▸ **WHAT YOU SHOULD DO**
In the records below, copy word for word the lines from the line with "every scale. The" to the line with "This site uses", including both of those lines and nothing else.

▸ **RECORDS SUPPLIED**
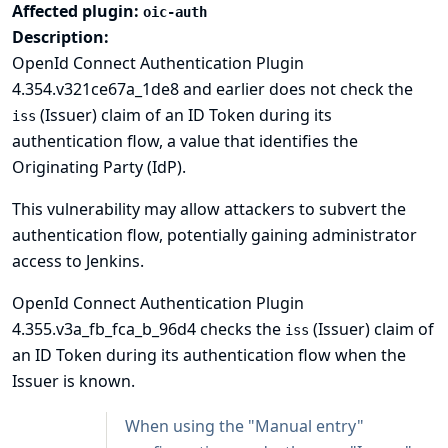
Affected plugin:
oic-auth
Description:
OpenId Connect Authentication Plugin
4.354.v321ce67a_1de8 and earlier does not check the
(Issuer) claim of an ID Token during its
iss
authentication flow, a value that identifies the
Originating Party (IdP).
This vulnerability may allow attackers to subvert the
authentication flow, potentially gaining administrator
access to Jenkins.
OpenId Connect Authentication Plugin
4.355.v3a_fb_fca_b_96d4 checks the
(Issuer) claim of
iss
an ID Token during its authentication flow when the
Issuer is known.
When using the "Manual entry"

...

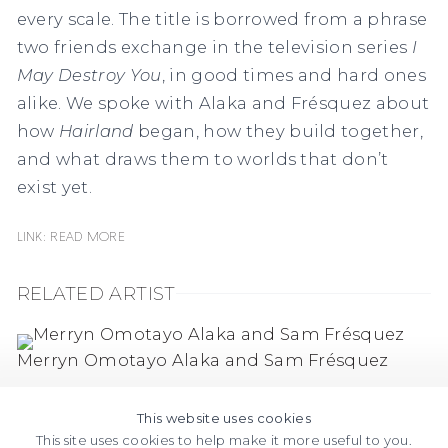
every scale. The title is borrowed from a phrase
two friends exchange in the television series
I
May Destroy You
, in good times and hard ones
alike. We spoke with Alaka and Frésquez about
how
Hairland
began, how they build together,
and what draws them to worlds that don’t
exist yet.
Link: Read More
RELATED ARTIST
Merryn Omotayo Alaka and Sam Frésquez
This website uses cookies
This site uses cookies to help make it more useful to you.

--

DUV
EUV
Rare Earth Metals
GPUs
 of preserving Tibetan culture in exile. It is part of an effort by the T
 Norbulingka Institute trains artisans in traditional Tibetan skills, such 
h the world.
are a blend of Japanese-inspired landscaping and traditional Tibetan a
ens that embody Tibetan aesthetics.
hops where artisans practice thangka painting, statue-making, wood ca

▸ **RESPONSE TO THIS EXERCISE**
every scale. The title is borrowed from a phrase
two friends exchange in the television series
I
May Destroy You
, in good times and hard ones
alike. We spoke with Alaka and Frésquez about
how
Hairland
began, how they build together,
and what draws them to worlds that don’t
exist yet.
Link: Read More
RELATED ARTIST
Merryn Omotayo Alaka and Sam Frésquez
This website uses cookies
This site uses cookies to help make it more useful to you.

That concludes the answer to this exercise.